Problem to work on –
Line by line, retype the material with nothing left out.

• • • •

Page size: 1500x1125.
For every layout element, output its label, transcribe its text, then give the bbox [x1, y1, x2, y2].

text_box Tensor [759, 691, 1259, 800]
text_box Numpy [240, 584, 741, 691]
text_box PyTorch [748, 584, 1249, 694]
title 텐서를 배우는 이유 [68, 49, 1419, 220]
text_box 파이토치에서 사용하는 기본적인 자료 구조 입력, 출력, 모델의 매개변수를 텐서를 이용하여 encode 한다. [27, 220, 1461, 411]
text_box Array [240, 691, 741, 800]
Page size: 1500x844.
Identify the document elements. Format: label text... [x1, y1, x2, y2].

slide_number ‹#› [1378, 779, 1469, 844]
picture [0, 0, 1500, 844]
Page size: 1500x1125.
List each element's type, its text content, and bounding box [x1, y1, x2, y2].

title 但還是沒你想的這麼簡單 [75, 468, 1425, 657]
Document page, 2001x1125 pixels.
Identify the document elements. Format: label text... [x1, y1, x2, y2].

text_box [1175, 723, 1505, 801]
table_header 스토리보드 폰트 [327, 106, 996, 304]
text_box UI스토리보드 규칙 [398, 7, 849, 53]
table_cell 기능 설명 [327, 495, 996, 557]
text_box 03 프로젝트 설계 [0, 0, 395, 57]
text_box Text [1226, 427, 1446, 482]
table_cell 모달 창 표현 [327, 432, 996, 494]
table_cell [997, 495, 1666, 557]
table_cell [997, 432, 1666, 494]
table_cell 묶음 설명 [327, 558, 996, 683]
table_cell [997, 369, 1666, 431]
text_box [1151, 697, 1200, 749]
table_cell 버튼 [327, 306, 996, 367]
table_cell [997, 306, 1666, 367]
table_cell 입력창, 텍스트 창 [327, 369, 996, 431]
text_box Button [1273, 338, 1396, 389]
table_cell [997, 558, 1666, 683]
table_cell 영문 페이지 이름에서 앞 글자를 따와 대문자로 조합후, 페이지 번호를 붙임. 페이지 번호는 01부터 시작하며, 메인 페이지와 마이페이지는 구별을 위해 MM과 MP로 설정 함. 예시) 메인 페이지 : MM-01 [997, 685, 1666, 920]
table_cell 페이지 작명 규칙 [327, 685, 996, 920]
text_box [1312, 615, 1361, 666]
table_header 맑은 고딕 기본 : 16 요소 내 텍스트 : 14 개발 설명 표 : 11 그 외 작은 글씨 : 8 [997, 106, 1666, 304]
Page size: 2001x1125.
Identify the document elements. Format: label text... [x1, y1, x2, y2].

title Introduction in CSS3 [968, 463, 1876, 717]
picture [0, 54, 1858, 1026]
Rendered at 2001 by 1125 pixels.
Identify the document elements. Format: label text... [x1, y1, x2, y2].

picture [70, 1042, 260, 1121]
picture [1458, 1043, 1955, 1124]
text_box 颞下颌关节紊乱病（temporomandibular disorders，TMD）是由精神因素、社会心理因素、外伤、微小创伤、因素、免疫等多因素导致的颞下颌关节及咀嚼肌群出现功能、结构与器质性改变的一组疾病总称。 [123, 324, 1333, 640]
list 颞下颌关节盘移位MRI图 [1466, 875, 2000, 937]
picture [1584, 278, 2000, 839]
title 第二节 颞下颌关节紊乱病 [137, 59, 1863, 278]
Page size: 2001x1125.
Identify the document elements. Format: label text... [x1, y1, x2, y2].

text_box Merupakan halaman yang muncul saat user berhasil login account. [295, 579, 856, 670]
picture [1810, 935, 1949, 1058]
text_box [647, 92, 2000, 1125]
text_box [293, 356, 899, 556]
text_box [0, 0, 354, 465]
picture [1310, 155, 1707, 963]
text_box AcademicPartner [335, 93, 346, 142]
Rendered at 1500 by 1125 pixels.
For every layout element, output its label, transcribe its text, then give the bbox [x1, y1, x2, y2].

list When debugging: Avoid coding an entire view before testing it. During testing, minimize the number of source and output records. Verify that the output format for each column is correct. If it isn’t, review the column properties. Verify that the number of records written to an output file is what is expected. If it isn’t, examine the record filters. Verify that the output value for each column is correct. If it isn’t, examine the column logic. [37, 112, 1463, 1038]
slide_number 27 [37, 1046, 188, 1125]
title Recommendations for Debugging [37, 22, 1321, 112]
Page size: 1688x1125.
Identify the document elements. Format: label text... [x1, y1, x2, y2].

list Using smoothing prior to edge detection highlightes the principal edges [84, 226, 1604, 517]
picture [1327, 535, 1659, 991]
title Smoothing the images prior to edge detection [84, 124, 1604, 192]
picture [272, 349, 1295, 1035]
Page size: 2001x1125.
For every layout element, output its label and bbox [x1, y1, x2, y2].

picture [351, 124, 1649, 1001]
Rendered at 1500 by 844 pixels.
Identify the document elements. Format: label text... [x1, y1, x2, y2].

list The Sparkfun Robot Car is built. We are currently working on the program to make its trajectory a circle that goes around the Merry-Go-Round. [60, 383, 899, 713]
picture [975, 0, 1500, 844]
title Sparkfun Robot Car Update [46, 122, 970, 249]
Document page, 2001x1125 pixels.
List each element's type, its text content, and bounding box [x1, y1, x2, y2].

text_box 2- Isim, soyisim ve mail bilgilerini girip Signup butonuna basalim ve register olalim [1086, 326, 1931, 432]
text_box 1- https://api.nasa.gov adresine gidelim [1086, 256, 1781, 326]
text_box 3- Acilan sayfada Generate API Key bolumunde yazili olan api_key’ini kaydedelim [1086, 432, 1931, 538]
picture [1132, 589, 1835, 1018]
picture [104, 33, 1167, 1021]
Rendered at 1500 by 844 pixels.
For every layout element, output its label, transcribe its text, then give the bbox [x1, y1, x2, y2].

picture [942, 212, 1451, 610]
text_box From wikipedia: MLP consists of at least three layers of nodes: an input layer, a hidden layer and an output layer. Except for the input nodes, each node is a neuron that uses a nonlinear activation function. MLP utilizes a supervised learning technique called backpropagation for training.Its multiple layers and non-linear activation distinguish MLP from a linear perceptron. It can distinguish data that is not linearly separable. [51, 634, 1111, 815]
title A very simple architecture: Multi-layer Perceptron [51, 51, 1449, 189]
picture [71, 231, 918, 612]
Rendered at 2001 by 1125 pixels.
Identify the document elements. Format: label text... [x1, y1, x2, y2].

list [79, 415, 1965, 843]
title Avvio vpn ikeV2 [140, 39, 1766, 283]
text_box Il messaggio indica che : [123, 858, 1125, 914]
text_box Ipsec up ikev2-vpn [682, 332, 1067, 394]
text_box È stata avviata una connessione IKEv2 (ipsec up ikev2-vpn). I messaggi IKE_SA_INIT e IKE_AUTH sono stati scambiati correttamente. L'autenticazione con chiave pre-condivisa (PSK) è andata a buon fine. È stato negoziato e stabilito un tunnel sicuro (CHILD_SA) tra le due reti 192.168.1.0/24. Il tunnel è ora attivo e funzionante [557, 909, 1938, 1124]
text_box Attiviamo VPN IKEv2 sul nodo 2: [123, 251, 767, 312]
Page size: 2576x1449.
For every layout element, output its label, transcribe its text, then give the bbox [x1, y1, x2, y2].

• • • •

Completed task –
Page size: 1500x1125.
For every layout element, output its label, transcribe its text, then give the bbox [x1, y1, x2, y2].

text_box Tensor [759, 691, 1259, 800]
text_box Numpy [240, 584, 741, 691]
text_box PyTorch [748, 584, 1249, 694]
title 텐서를 배우는 이유 [68, 49, 1419, 220]
text_box 파이토치에서 사용하는 기본적인 자료 구조 입력, 출력, 모델의 매개변수를 텐서를 이용하여 encode 한다. [27, 220, 1461, 411]
text_box Array [240, 691, 741, 800]
Page size: 1500x844.
Identify the document elements. Format: label text... [x1, y1, x2, y2].

slide_number ‹#› [1378, 779, 1469, 844]
picture [0, 0, 1500, 844]
Page size: 1500x1125.
List each element's type, its text content, and bounding box [x1, y1, x2, y2].

title 但還是沒你想的這麼簡單 [75, 468, 1425, 657]
Document page, 2001x1125 pixels.
Identify the document elements. Format: label text... [x1, y1, x2, y2].

text_box [1175, 723, 1505, 801]
table_header 스토리보드 폰트 [327, 106, 996, 304]
text_box UI스토리보드 규칙 [398, 7, 849, 53]
table_cell 기능 설명 [327, 495, 996, 557]
text_box 03 프로젝트 설계 [0, 0, 395, 57]
text_box Text [1226, 427, 1446, 482]
table_cell 모달 창 표현 [327, 432, 996, 494]
table_cell [997, 495, 1666, 557]
table_cell [997, 432, 1666, 494]
table_cell 묶음 설명 [327, 558, 996, 683]
table_cell [997, 369, 1666, 431]
text_box [1151, 697, 1200, 749]
table_cell 버튼 [327, 306, 996, 367]
table_cell [997, 306, 1666, 367]
table_cell 입력창, 텍스트 창 [327, 369, 996, 431]
text_box Button [1273, 338, 1396, 389]
table_cell [997, 558, 1666, 683]
table_cell 영문 페이지 이름에서 앞 글자를 따와 대문자로 조합후, 페이지 번호를 붙임. 페이지 번호는 01부터 시작하며, 메인 페이지와 마이페이지는 구별을 위해 MM과 MP로 설정 함. 예시) 메인 페이지 : MM-01 [997, 685, 1666, 920]
table_cell 페이지 작명 규칙 [327, 685, 996, 920]
text_box [1312, 615, 1361, 666]
table_header 맑은 고딕 기본 : 16 요소 내 텍스트 : 14 개발 설명 표 : 11 그 외 작은 글씨 : 8 [997, 106, 1666, 304]
Page size: 2001x1125.
Identify the document elements. Format: label text... [x1, y1, x2, y2].

title Introduction in CSS3 [968, 463, 1876, 717]
picture [0, 54, 1858, 1026]
Rendered at 2001 by 1125 pixels.
Identify the document elements. Format: label text... [x1, y1, x2, y2].

picture [70, 1042, 260, 1121]
picture [1458, 1043, 1955, 1124]
text_box 颞下颌关节紊乱病（temporomandibular disorders，TMD）是由精神因素、社会心理因素、外伤、微小创伤、因素、免疫等多因素导致的颞下颌关节及咀嚼肌群出现功能、结构与器质性改变的一组疾病总称。 [123, 324, 1333, 640]
list 颞下颌关节盘移位MRI图 [1466, 875, 2000, 937]
picture [1584, 278, 2000, 839]
title 第二节 颞下颌关节紊乱病 [137, 59, 1863, 278]
Page size: 2001x1125.
Identify the document elements. Format: label text... [x1, y1, x2, y2].

text_box Merupakan halaman yang muncul saat user berhasil login account. [295, 579, 856, 670]
picture [1810, 935, 1949, 1058]
text_box [647, 92, 2000, 1125]
text_box [293, 356, 899, 556]
text_box [0, 0, 354, 465]
picture [1310, 155, 1707, 963]
text_box AcademicPartner [335, 93, 346, 142]
Rendered at 1500 by 1125 pixels.
For every layout element, output its label, transcribe its text, then give the bbox [x1, y1, x2, y2].

list When debugging: Avoid coding an entire view before testing it. During testing, minimize the number of source and output records. Verify that the output format for each column is correct. If it isn’t, review the column properties. Verify that the number of records written to an output file is what is expected. If it isn’t, examine the record filters. Verify that the output value for each column is correct. If it isn’t, examine the column logic. [37, 112, 1463, 1038]
slide_number 27 [37, 1046, 188, 1125]
title Recommendations for Debugging [37, 22, 1321, 112]
Page size: 1688x1125.
Identify the document elements. Format: label text... [x1, y1, x2, y2].

list Using smoothing prior to edge detection highlightes the principal edges [84, 226, 1604, 517]
picture [1327, 535, 1659, 991]
title Smoothing the images prior to edge detection [84, 124, 1604, 192]
picture [272, 349, 1295, 1035]
Page size: 2001x1125.
For every layout element, output its label and bbox [x1, y1, x2, y2].

picture [351, 124, 1649, 1001]
Rendered at 1500 by 844 pixels.
Identify the document elements. Format: label text... [x1, y1, x2, y2].

list The Sparkfun Robot Car is built. We are currently working on the program to make its trajectory a circle that goes around the Merry-Go-Round. [60, 383, 899, 713]
picture [975, 0, 1500, 844]
title Sparkfun Robot Car Update [46, 122, 970, 249]
Document page, 2001x1125 pixels.
List each element's type, its text content, and bounding box [x1, y1, x2, y2].

text_box 2- Isim, soyisim ve mail bilgilerini girip Signup butonuna basalim ve register olalim [1086, 326, 1931, 432]
text_box 1- https://api.nasa.gov adresine gidelim [1086, 256, 1781, 326]
text_box 3- Acilan sayfada Generate API Key bolumunde yazili olan api_key’ini kaydedelim [1086, 432, 1931, 538]
picture [1132, 589, 1835, 1018]
picture [104, 33, 1167, 1021]
Rendered at 1500 by 844 pixels.
For every layout element, output its label, transcribe its text, then give the bbox [x1, y1, x2, y2].

picture [942, 212, 1451, 610]
text_box From wikipedia: MLP consists of at least three layers of nodes: an input layer, a hidden layer and an output layer. Except for the input nodes, each node is a neuron that uses a nonlinear activation function. MLP utilizes a supervised learning technique called backpropagation for training.Its multiple layers and non-linear activation distinguish MLP from a linear perceptron. It can distinguish data that is not linearly separable. [51, 634, 1111, 815]
title A very simple architecture: Multi-layer Perceptron [51, 51, 1449, 189]
picture [71, 231, 918, 612]
Rendered at 2001 by 1125 pixels.
Identify the document elements. Format: label text... [x1, y1, x2, y2].

list [79, 415, 1965, 843]
title Avvio vpn ikeV2 [140, 39, 1766, 283]
text_box Il messaggio indica che : [123, 858, 1125, 914]
text_box Ipsec up ikev2-vpn [682, 332, 1067, 394]
text_box È stata avviata una connessione IKEv2 (ipsec up ikev2-vpn). I messaggi IKE_SA_INIT e IKE_AUTH sono stati scambiati correttamente. L'autenticazione con chiave pre-condivisa (PSK) è andata a buon fine. È stato negoziato e stabilito un tunnel sicuro (CHILD_SA) tra le due reti 192.168.1.0/24. Il tunnel è ora attivo e funzionante [557, 909, 1938, 1124]
text_box Attiviamo VPN IKEv2 sul nodo 2: [123, 251, 767, 312]
Page size: 2576x1449.
For every layout element, output its label, transcribe its text, then give the bbox [x1, y1, x2, y2].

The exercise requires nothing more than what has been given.